I totally agree with your second paragraph, that many home-birth advocates draw a line in the sand: it’s them vs. the hospital/medical staff. It sucks, too - both sides want the same thing (healthy mom, healthy baby). As far as I’m concerned, it doesn’t matter how you get there as long as the result is the same.
With respect to the bad hospital staff, I think it varies hospital to hospital. I gave birth in a notorious baby factory. Had I done my homework, I would have known that. But we had trouble with the hospital staff because we asked questions and didn’t go with the flow. Of course, laboring for a day and a half and having eclampsia eventually put me in a bad institution to stand up for much of anything, but the second the staff heard that I wanted a natural birth, we were “those people.” I still remember us asking the nurse questions about the circumcision process, disagreeing with letting our baby have sugar water during the procedure and having her demand, “Oh, so you want your baby to cry? That’s nice.” Had I not had a migraine and been on magnesium sulfate to prevent me from seizing again, I probably would’ve strangled her. That particular nursing staff were the least sensitive I’ve ever encountered.
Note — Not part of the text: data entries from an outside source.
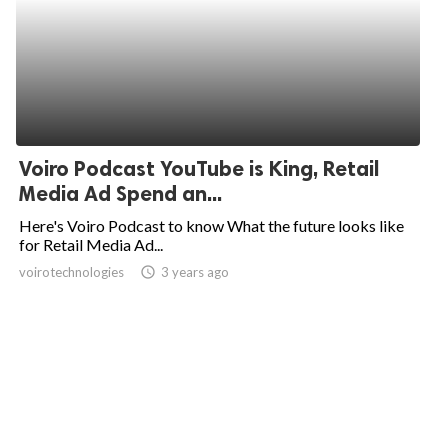
Voiro Podcast YouTube is King, Retail
Media Ad Spend an...
Here's Voiro Podcast to know What the future looks like
for Retail Media Ad...
voirotechnologies
access_time
3 years ago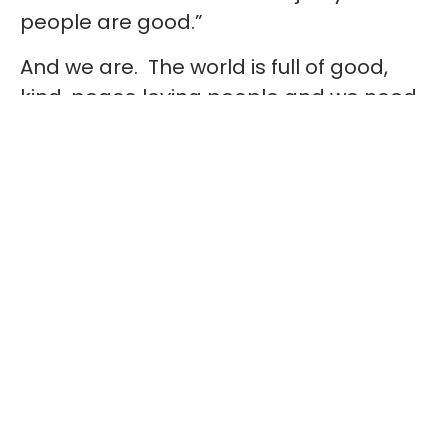
people are good.”
And we are. The world is full of good,
kind, peace loving people and we need
to teach our kids – our future – to be
the same. Teach them that it’s OK to
ask questions, to be curious and that
they must be accepting of differences.
We need to teach them from a young
age about diversity and that age, sex,
disability, ethnicity, sexuality and religion
make each of us who we are. We’re all
different, all unique but ultimately, we’re
all human beings and that’s the bottom
line which needs to be respected.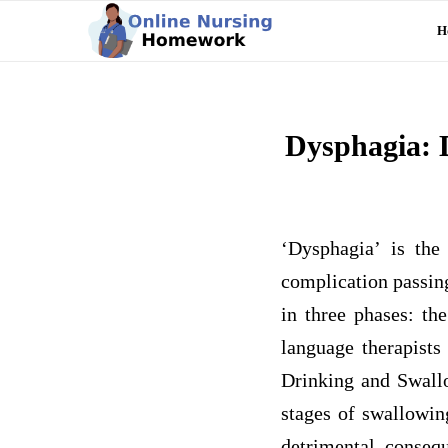
H
Dysphagia: 
‘Dysphagia’ is the
complication passin
in three phases: th
language therapists
Drinking and Swallo
stages of swallowin
detrimental consequ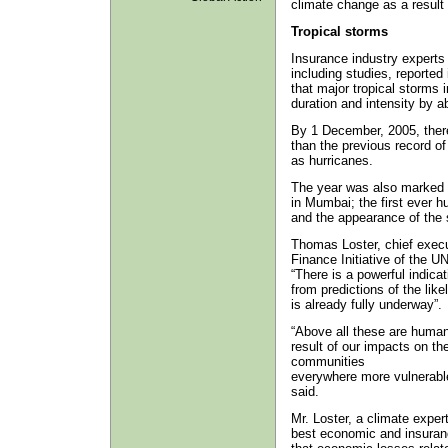
climate change as a resul
Tropical storms
Insurance industry experts 
including studies, reported 
that major tropical storms 
duration and intensity by a
By 1 December, 2005, there
than the previous record o
as hurricanes.
The year was also marked by
in Mumbai; the first ever 
and the appearance of the 
Thomas Loster, chief execu
Finance Initiative of the
“There is a powerful indica
from predictions of the like
is already fully underway”.
“Above all these are human
result of our impacts on t
communities
everywhere more vulnerable 
said.
Mr. Loster, a climate expe
best economic and insuranc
The second time, I used a different hospital and the staff were nothing short of awesome. Supportive, positive, encouraging - couldn’t have been better. Having an epidural helped me enjoy the birth much, much more, but they really made things much easier. Although I didn’t have complications this time, they told me when I walked in the door at midnight, “We want this to be a good experience for you. If there’s something you need, you have questions or want to know why we’re doing something, ask and we’ll tell you.”
I agree, and find it funny. I didn’t have a great hospital birth experience, but not because I was pushed for interventions - because the nurse decided interventions were not necessary, that I was probably not in labor (my water had broken and I’d passed the mucas plug - but since I was two weeks early and “first babies never arrive early” it was false labor :rolleyes:), and that if I was in labor, I didn’t require any medication for pain, despite having a “birth plan” that said “I’m fine with drugs” and me asking for them.
I was told to walk when I couldn’t stand from the pain, to take a bath when it caused anxiety, to sit in a rocking chair when it hurt like hell. I was most comfortable in the bed, on my back. When I asked for pain relief, I was told to “tough it out.”
All this with the front of my folder stamped “Strep B positive, Rh Neg, Anxiety and Depression, Toxemia” I could have been a higher risk pregnancy, but I wasn’t a good candidate for home birth.